In [11]:
!jt -t l

Didn't recognize theme name: l
Available Themes: 
   chesterish
   grade3
   gruvboxd
   gruvboxl
   monokai
   oceans16
   onedork
   solarizedd
   solarizedl


In [1]:
import requests, json, pandas as pd, numpy as np

## Get data from HAL

In [32]:
hal_req = """
https://api.archives-ouvertes.fr/search/?q=fulltext_t:\
(("applied a CC BY public copyright") OR ("applied a CC-BY public copyright")\
OR ("appliqué une licence CC BY") OR ("appliqué une licence CC-BY") )\
&rows=5000&sort=submittedDate_tdate desc&\
fl=halId_s,doiId_s,docType_s,primaryDomain_s,journalIssn_s,submittedDate_s,anrProjectAcronym_s,journalPublisher_s,publisher_s
"""

In [61]:
req_raw = requests.get(hal_req)
req_json = req_raw.json()
print("total of publications", req_json["response"]["numFound"])

total of publications 54


In [62]:
## transform json to dataframe
req_data = req_json["response"]["docs"]
df = pd.DataFrame(req_data)
df.sample(1)

Unnamed: 0,primaryDomain_s,journalPublisher_s,journalIssn_s,halId_s,docType_s,doiId_s,submittedDate_s,anrProjectAcronym_s
18,sdv,Public Library of Science,1935-2727,hal-03648068,ART,10.1371/journal.pntd.0010256,2022-04-21 10:58:03,[FutureHealthSEA]


In [63]:
df["docType_s"].value_counts()

ART          48
UNDEFINED     5
COMM          1
Name: docType_s, dtype: int64

## Enrich w unpaywall

In [64]:
def get_upw(doi):
    # memo https://api.unpaywall.org/v2/10.1101/2021.05.24.445406?email=maxence.larrieu@u-paris.fr
    req = requests.get(f"https://api.unpaywall.org/v2/{doi}?email=m@larri.eu")
    res = req.json()
    
    # get issns
    issns = res.get("journal_issns")
    
    # deduce if vor is oa
    vor_is_oa = False
    if res.get("best_oa_location"):
        best_loc = res["best_oa_location"]
        vor_is_oa = True if best_loc["version"] == "publishedVersion" else False
    
    return [issns, vor_is_oa]

In [65]:
## pour tester
# memo closed doi 10.1017/S135577181900030X
get_upw("10.1017/S135577181900030X")

['1355-7718,1469-8153', False]

In [66]:
## add upw_issn & upw_vor_is_oa to table
df[["upw_issns", "upw_vor_is_oa" ]] = df.apply(
    lambda row : get_upw(row["doiId_s"]), axis = 1, result_type = "expand")

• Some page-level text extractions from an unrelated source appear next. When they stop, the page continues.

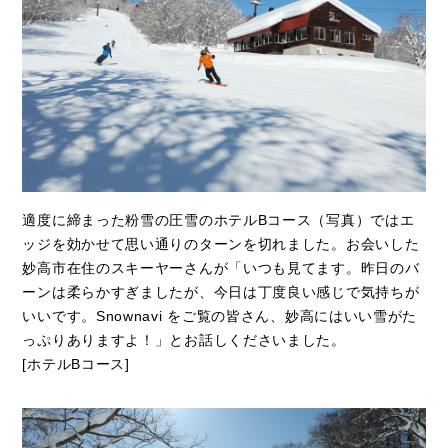
適度に締まった粉雪の圧雪のホテルBコース（写真）ではエ
ッジを効かせて思い通りのターンを切れました。お会いした
妙高市在住のスキーヤーさんが「いつも見てます。昨日のバ
ーンは柔らかすぎましたが、今日は丁度良い感じで気持ちが
いいです。Snownavi をご覧の皆さん、妙高にはいい雪がた
っぷりありますよ！」とお話しくださいました。
[ホテルBコース]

# Rework the table for html display

In [67]:
## shorder submittedDAte (no hours info)
df["submittedDate_s"] = df["submittedDate_s"].str.slice(0,10)
df.sample(2)

Unnamed: 0,primaryDomain_s,journalPublisher_s,journalIssn_s,halId_s,docType_s,doiId_s,submittedDate_s,anrProjectAcronym_s,upw_issns,upw_vor_is_oa
3,phys.meca.mefl,Cambridge University Press (CUP),0022-1120,hal-03559481,ART,10.1017/jfm.2022.658,2022-09-25,,"0022-1120,1469-7645",True
32,sdv.mp.par,Nature Publishing Group,2045-2322,pasteur-03491954,ART,10.1038/s41598-021-99152-9,2021-12-18,,2045-2322,True


In [69]:
## lighten anrProject (yes if data, else no)
df["anrProjectAcronym_s"] = df["anrProjectAcronym_s"].notna()

In [42]:
## make simpler doctype category
doctype_matcher = {
    "ART" : "article", 
    "UNDEFINED" : "preprint",
     "COMM" : "proceedings",
    "OUV" : "book",
     "COUV" : "book", 
     "DOUV" : "book"
    }

In [92]:
def change_doctype(hal_doctype) :
    if hal_doctype in doctype_matcher.keys() : 
        return doctype_matcher[hal_doctype]
    else : 
        return "other"
    

df["docType_s"] = df["docType_s"].apply(lambda x : change_doctype(x))

In [93]:
df.docType_s.value_counts()

article        48
preprint        5
proceedings     1
Name: docType_s, dtype: int64

In [94]:
df.columns

Index(['primaryDomain_s', 'journalPublisher_s', 'journalIssn_s', 'halId_s',
       'docType_s', 'doiId_s', 'submittedDate_s', 'anrProjectAcronym_s',
       'upw_issns', 'upw_vor_is_oa'],
      dtype='object')

In [95]:
## remove columns
# /!\/!\/!\ first verify column existance /!\/!\/!\
df_export = df.drop(["primaryDomain_s", "journalIssn_s", "doiId_s", "upw_issns" ], axis = 1)

In [98]:
df_export.columns

Index(['journalPublisher_s', 'halId_s', 'docType_s', 'submittedDate_s',
       'anrProjectAcronym_s', 'upw_vor_is_oa'],
      dtype='object')

In [99]:
## reorder column
df_export = df[["halId_s", "docType_s", "journalPublisher_s", "upw_vor_is_oa", "anrProjectAcronym_s", "submittedDate_s"]]

In [101]:
## rename column
df_export = df_export.rename(columns = 
                 {'halId_s':'HAL URI', 
                  'docType_s':'genre', 
                  "journalPublisher_s" : "publisher",
                  "upw_vor_is_oa" : "publisher vers.\nis oa",
                  "anrProjectAcronym_s" : "ANR project",
                  "submittedDate_s" : "deposit date"
                 })

In [102]:
df_export.to_csv("../fr-publications-rrs-applied.csv", index = False)